You need to find the critical values of functon, hence, you need to solve the equation f'(x) = 0 such that:

`f'(x) = (x-5)^3 + 3(x-1)(x-5)^2`

You need to solve the equation f'(x) = 0 such that:

`(x-5)^3 + 3(x-1)(x-5)^2 = 0`

You need to factor out `(x-5)^2 ` such that:

`(x-5)^2(x - 5 + 3x - 3) =`  0

`(x-5)^2 = 0 =gt x_(1,2) = 5`

`4x - 8 = 0 =gt 4x = 8 =gt x_3 = 2`

a) You need to select the end values of interval [1,4] to evaluate if derivative is positive or negative at these values such that:

`x = 1 =gt f'(1) = (1-5)^2(4-8) = 16*(-4) = -64lt0`

`x=4 =gt f'(4) = (4-5)^2(16-8) = 1*8 =8gt0`

Hence, the function reaches its absolute minimum over interval [1,4] at x = 2.
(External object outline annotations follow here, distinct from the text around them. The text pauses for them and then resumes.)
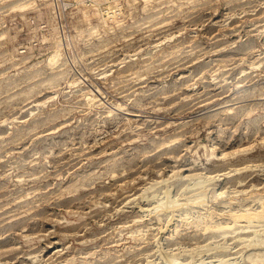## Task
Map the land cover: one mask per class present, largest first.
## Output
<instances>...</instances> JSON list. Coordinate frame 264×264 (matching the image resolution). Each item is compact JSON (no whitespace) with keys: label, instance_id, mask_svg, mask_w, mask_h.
<instances>
[{"label":"rangeland","instance_id":"obj_1","mask_svg":"<svg viewBox=\"0 0 264 264\" xmlns=\"http://www.w3.org/2000/svg\"><path fill=\"white\" fill-rule=\"evenodd\" d=\"M262 231L264 0H0V264H264Z\"/></svg>","mask_w":264,"mask_h":264},{"label":"bare ground","instance_id":"obj_2","mask_svg":"<svg viewBox=\"0 0 264 264\" xmlns=\"http://www.w3.org/2000/svg\"><path fill=\"white\" fill-rule=\"evenodd\" d=\"M247 113V112H246ZM243 149H245V148H243ZM181 170V169H180ZM192 174V173H191ZM187 175V174H186ZM210 211V210H209ZM247 211V210H246ZM259 214H262V213H255V214H252V215H247V214H245V212H244V214H234L232 217H233V221L234 222H236V221H238V220H240V219H245L246 220V222H251L252 220H255V218L257 219V217L259 218V217H261L262 215H259ZM212 216V215H211ZM231 217V218H232ZM210 225V224H209ZM225 225V224H224ZM210 226H208V228H209ZM219 227H220V225H219ZM223 227V226H222ZM211 228V227H210ZM211 229H213V228H211ZM215 229V228H214ZM217 229V228H216ZM245 229V228H244ZM262 232H264V231H262Z\"/></svg>","mask_w":264,"mask_h":264}]
</instances>
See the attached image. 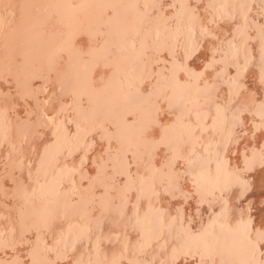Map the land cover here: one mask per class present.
<instances>
[{
    "label": "bare ground",
    "instance_id": "1",
    "mask_svg": "<svg viewBox=\"0 0 264 264\" xmlns=\"http://www.w3.org/2000/svg\"><path fill=\"white\" fill-rule=\"evenodd\" d=\"M0 264H264V0H0Z\"/></svg>",
    "mask_w": 264,
    "mask_h": 264
}]
</instances>
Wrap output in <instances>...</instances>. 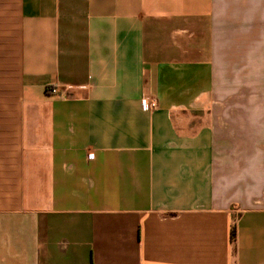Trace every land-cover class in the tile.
I'll list each match as a JSON object with an SVG mask.
<instances>
[{
	"label": "crops",
	"instance_id": "1",
	"mask_svg": "<svg viewBox=\"0 0 264 264\" xmlns=\"http://www.w3.org/2000/svg\"><path fill=\"white\" fill-rule=\"evenodd\" d=\"M0 264H264V0H0Z\"/></svg>",
	"mask_w": 264,
	"mask_h": 264
},
{
	"label": "built area",
	"instance_id": "2",
	"mask_svg": "<svg viewBox=\"0 0 264 264\" xmlns=\"http://www.w3.org/2000/svg\"><path fill=\"white\" fill-rule=\"evenodd\" d=\"M52 93H57V90H53ZM155 107H156V103L153 100L145 99L142 102V109L145 112H149V111L155 109Z\"/></svg>",
	"mask_w": 264,
	"mask_h": 264
}]
</instances>
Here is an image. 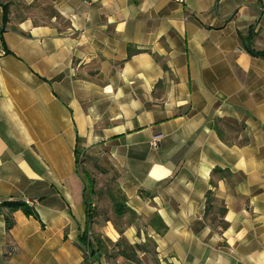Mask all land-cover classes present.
<instances>
[{
    "label": "crops",
    "instance_id": "1",
    "mask_svg": "<svg viewBox=\"0 0 264 264\" xmlns=\"http://www.w3.org/2000/svg\"><path fill=\"white\" fill-rule=\"evenodd\" d=\"M3 6L0 205L37 218L0 212V264H264V58L241 40L264 51V0H0V29ZM78 153L133 221L89 223Z\"/></svg>",
    "mask_w": 264,
    "mask_h": 264
},
{
    "label": "trees",
    "instance_id": "2",
    "mask_svg": "<svg viewBox=\"0 0 264 264\" xmlns=\"http://www.w3.org/2000/svg\"><path fill=\"white\" fill-rule=\"evenodd\" d=\"M8 21V7L7 6H3V28L0 29V39L2 40V34L4 33L5 29L4 26L7 24ZM242 43H243V47L245 49V51H247L251 56L253 57H257V58H264V51L262 52H257L252 50L251 46L248 43L247 39H241ZM82 156L81 159H85L88 162L92 164V166L100 173V174H106L107 172L101 168V166L98 165L99 159L95 158V157H91L88 154H84V155H80V153H78V169L80 166V157ZM106 164L108 165V163L106 162ZM80 173V172H79ZM81 174V173H80ZM215 174H222L223 177H228L229 176V172L226 171H222V170H213L212 175ZM83 181L85 183V203L87 206V218L89 220V223L91 224L92 221L100 215H104V216H108L106 215L103 211L101 210H97V205L95 204V197L100 196L101 194L98 193L95 189H94V181L92 179V177L90 176V174H88L87 171H82L81 174ZM115 177H117V180H119V176L117 171L115 170ZM108 195V199L110 200V204H111V212L113 213V216L121 223L122 218L125 215H129L128 218V222L133 221V219L136 217L135 214H133L126 206V198L124 196V194L121 192V190L119 189V184L117 185V192L113 193L111 191H109L107 193ZM215 202L214 197H213V193L208 192L207 194V199H206V215L203 218V220L201 222L198 223V226L201 227L203 224H206V220L208 217V212L211 209V204H213ZM94 205V208H92L91 206ZM2 210H7V214L5 215V227L6 230L9 231L13 225V219H12V214L18 211H21L23 214H25L26 216H33L35 218H37V214L35 213V211H33L26 203L24 202H8V203H4L2 205H0V212H2ZM219 218H216L214 220L209 221V225L211 226H219L221 228L225 227V222H224V215H225V209L223 207H221L219 209ZM115 227L116 223L114 224ZM98 241V240H97ZM97 241L95 240V244L97 245V247L99 248V242L97 243ZM79 244H80V248L84 253L85 256V260L88 259V257L92 256V252L90 251L91 249V243L90 241H88V235L87 233L81 237L79 239ZM100 249V248H99ZM130 250L133 252V250L130 248ZM88 254V255H87ZM134 254V253H133ZM135 255V254H134ZM84 260V261H85ZM88 261V260H87ZM85 261V262H87Z\"/></svg>",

b) Notice from a) that the function decreases over [1,2] and it increases over [2,4], hence, you need to select the a value from interval [4,8] to evaluate if derivative is positive or negative such that:

`x =6 =gt f'(6) = (6-5)^2(24-8) = 1*(16) = 16gt0`

`x = 4.5 =gt f'(4.5) = (4.5-5)^2(18-8) gt 0`

Hence, the function reaches its absolute minimum at x = 2 and it has no absolute maximum over [1,8].

c) Notice that the function has no absolute maximum or minimum over [4,9].